On ne le réalise peut-être pas lorsqu’on entend, mais le port du masque aura été un moment particulièrement difficile pour les personnes qui doivent lire sur les lèvres pour comprendre ce que disent les autres.
C’est par des petites saynètes que Marie-Andrée Boivin et Vickie Blouin montrent cette réalité. Je dois dire que bien que le message soit important et qu’il passe clairement, la qualité du film reste assez basse. Sans décors et pratiquement sas accessoires, on montre simplement ce que c’était que d’aller à l’épicerie ou dans un bureau du gouvernement lors de la pandémie. Mais lorsque toutes ces scènes se font sur une table blanche, devant un mur blanc, on se demande si un autre médium que le cinéma n’aurait pas été mieux.
En route pour acheter une voiture, une femme sourde rencontre une série d’obstacles qui sont le résultat de préjugés et de l’ignorance.
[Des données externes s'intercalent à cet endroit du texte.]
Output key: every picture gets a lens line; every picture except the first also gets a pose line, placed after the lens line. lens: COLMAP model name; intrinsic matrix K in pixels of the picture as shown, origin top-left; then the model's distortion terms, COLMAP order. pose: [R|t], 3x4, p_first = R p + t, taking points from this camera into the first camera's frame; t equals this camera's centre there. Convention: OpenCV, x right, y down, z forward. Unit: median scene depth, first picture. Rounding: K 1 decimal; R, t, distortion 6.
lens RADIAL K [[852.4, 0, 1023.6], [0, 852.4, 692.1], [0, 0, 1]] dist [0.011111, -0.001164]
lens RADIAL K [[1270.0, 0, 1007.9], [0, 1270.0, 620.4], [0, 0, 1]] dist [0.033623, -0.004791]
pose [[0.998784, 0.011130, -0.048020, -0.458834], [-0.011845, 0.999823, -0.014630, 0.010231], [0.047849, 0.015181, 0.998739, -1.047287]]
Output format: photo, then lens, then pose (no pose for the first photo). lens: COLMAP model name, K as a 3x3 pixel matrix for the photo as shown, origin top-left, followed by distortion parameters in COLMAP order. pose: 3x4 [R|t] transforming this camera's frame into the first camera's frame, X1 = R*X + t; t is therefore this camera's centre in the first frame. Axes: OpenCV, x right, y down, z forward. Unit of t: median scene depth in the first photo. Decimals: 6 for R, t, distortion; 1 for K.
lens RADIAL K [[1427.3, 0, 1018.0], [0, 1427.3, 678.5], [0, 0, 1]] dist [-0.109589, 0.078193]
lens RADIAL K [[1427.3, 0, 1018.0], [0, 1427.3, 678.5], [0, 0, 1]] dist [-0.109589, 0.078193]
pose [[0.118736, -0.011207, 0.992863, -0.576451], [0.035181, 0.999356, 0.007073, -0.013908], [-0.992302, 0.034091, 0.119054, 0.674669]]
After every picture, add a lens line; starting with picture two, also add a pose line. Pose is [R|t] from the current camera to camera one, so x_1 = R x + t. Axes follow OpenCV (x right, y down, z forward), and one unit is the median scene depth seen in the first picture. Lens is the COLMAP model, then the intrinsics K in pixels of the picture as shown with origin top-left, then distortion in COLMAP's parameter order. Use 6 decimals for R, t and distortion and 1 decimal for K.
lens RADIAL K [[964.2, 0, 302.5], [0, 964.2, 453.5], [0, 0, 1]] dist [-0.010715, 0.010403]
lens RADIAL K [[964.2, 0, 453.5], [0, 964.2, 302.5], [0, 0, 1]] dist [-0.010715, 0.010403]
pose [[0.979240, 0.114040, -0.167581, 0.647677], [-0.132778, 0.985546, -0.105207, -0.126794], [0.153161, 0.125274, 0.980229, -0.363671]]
Elle transforme sa surdité en un atout pour obtenir ce qu’elle est venue chercher.
C’est avec une dose d’humour que Liz Whitmere traite de la discrimination. Bien que le film soit plutôt caricatural, le message passe bien et l’humour touche la cible. C’est aussi un des films qui a apporté le plus de réactions de la part du public.
C’est tombé dans l’oreille d’une Sourde présente des rencontres avec des personnes sourdes et des membres de la famille entendante de la réalisatrice. Une traversée dans ce monde qu’on dit « du silence », où des Sourd-es nous font signe de les écouter.
Ce film est d’une belle originalité. Bien que le résultat visuel final soit imparfait, il apporte tout de même une vision intéressante. Mais ce sont surtout les discours des intervenants qui touchent là où il le faut.
Le message qui en ressort est pourtant si simple. Mais il faut certainement le répéter encore pour les personnes entendantes qui semblent avoir une certaine difficulté à entendre le message. Oui, un film qui devrait être vu par tous ceux qui entendent…
***
En tout cas, ce fut une belle soirée!